Columbia Students’ Video Generates ‘Art or Porn?’ Controversy
NEW YORK – A racy short video produced by a group of female undergraduates at two preeminent universities may not have generated the philosophical discussion the young women intended, but it did get people talking.
The coeds call “INITIATIΦN” a postmodern artistic effort to raise questions about gender equality and sexism, using a fictional Ivy League secret sorority’s rituals as a device. Critics call the three-minute video pornography.
Shot between the stacks in Columbia University’s Butler Library and at other on-campus locations last November, “INITIATIΦN” begins with five fully dressed young women meeting for what is presumably a study group. Within seconds, the girls remove their tops. What follows is a rapid-fire series of bizarre imagery incorporating nudity, riding crops, milk, raw eggs, chocolate syrup and a plucked chicken corpse that has been dyed blue. Instead of dialogue, vaguely religious, chant-style music provides the soundtrack. Combined with determinedly amateur camera work, the effect is somewhat like a mashup of The Exorcist and The Blair Witch Project.
In a couple of spots, by design or accident, the ritual’s participants encounter other students, who merely glance at the strange proceedings before continuing with whatever they were doing before they were interrupted by naked women smeared with food.

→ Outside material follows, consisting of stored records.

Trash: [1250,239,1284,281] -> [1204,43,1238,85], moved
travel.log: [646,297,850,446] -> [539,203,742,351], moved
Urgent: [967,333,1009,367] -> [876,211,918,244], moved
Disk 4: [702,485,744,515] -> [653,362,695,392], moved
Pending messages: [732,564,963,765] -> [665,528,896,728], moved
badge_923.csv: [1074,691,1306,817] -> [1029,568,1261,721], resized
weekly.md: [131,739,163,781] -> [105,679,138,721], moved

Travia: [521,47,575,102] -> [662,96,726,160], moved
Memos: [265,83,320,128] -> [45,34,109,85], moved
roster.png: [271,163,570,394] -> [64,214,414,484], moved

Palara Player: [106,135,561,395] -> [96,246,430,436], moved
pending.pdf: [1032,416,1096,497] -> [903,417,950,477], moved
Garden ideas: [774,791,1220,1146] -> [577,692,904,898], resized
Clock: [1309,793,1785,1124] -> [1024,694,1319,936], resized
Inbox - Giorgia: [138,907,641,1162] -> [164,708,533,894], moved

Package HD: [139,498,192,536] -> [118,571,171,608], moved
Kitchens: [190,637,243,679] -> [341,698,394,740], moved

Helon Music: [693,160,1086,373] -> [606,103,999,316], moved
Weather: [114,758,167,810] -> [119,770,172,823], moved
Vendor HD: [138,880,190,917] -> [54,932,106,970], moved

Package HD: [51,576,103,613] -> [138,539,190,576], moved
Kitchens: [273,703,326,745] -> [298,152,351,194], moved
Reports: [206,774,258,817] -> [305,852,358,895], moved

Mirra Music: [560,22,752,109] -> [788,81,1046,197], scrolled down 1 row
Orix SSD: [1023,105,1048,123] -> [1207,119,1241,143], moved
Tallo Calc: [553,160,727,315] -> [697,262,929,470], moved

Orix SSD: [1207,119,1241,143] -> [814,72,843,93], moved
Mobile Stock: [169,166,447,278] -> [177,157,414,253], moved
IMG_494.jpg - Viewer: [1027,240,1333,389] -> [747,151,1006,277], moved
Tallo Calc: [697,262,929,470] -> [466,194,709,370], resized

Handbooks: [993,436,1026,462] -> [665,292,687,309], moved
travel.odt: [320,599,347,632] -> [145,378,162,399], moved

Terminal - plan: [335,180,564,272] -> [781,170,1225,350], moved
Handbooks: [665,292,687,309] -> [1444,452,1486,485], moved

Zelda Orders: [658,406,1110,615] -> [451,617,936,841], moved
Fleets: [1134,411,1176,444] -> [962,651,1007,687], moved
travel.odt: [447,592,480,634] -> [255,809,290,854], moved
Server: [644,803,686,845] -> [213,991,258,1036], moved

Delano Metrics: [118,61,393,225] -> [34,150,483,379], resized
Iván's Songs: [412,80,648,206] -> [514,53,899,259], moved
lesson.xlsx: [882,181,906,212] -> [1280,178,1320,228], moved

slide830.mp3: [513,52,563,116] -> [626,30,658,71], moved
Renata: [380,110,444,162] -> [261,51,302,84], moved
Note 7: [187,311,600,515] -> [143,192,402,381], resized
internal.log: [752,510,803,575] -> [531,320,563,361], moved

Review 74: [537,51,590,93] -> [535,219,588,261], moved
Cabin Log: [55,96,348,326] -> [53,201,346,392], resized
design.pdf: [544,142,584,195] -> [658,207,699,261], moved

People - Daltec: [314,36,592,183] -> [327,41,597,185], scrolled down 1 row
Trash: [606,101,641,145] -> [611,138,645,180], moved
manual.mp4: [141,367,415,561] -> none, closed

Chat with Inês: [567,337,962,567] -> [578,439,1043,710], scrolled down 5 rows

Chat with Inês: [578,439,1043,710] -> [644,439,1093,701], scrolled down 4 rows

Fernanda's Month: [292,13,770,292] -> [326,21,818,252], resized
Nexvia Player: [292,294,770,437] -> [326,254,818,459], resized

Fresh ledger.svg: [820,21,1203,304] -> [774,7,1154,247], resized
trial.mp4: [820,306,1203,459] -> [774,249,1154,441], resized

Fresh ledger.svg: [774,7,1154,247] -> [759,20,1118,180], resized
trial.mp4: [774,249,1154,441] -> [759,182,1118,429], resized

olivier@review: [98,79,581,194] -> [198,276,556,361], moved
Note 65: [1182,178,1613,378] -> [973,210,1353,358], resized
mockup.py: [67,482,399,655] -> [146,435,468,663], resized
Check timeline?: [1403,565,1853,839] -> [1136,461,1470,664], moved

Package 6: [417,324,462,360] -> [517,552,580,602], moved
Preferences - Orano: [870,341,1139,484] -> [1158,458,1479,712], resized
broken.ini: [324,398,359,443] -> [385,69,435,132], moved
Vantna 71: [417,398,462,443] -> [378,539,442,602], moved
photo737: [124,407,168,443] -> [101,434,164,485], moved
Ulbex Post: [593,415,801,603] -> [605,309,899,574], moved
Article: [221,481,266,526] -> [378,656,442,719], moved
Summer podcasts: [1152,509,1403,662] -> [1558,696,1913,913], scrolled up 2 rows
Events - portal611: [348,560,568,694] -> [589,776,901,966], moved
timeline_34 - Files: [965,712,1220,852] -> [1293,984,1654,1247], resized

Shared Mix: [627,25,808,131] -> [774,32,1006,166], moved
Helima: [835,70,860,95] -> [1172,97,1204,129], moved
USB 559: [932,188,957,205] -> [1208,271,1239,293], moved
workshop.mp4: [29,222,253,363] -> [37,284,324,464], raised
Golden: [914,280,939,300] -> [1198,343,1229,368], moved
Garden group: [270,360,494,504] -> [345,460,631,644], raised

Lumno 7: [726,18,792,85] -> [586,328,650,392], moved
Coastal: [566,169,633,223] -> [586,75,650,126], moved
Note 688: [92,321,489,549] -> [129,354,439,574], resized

“The video is us exploring the idea of female sexuality and female desires, through the lens of an Ivy League secret society,” Coco Young, the Columbia junior who co-directed the film, told CBS 2 News.
Young and other participants, at least one of whom is an undergraduate at Barnard College, rejected the label “pornography” for the project.
“Personally, like, when I think of porn, I think of sexual intercourse, I think of full nudity, and those two things are not in our video,” Young told CBS 2.
The video went viral after New York-based Purple Magazine posted the work online, drawing both outrage and praise from viewers and, of course, attracting the snarky attention of online tabloids like Gawker.
The students involved said they have discussed their sudden infamy with both Columbia and Barnard, and the schools do not plan disciplinary action. Though neither school has commented in public, other students presented mixed reactions.
“I know it’s disturbing, at least,” Columbia student Aram Balian told CBS 2. “That’s definitely my first reaction. I don’t think of it as art.”
Columbia student Helena Shi added, “Personally, I think it was kind of perturbing.”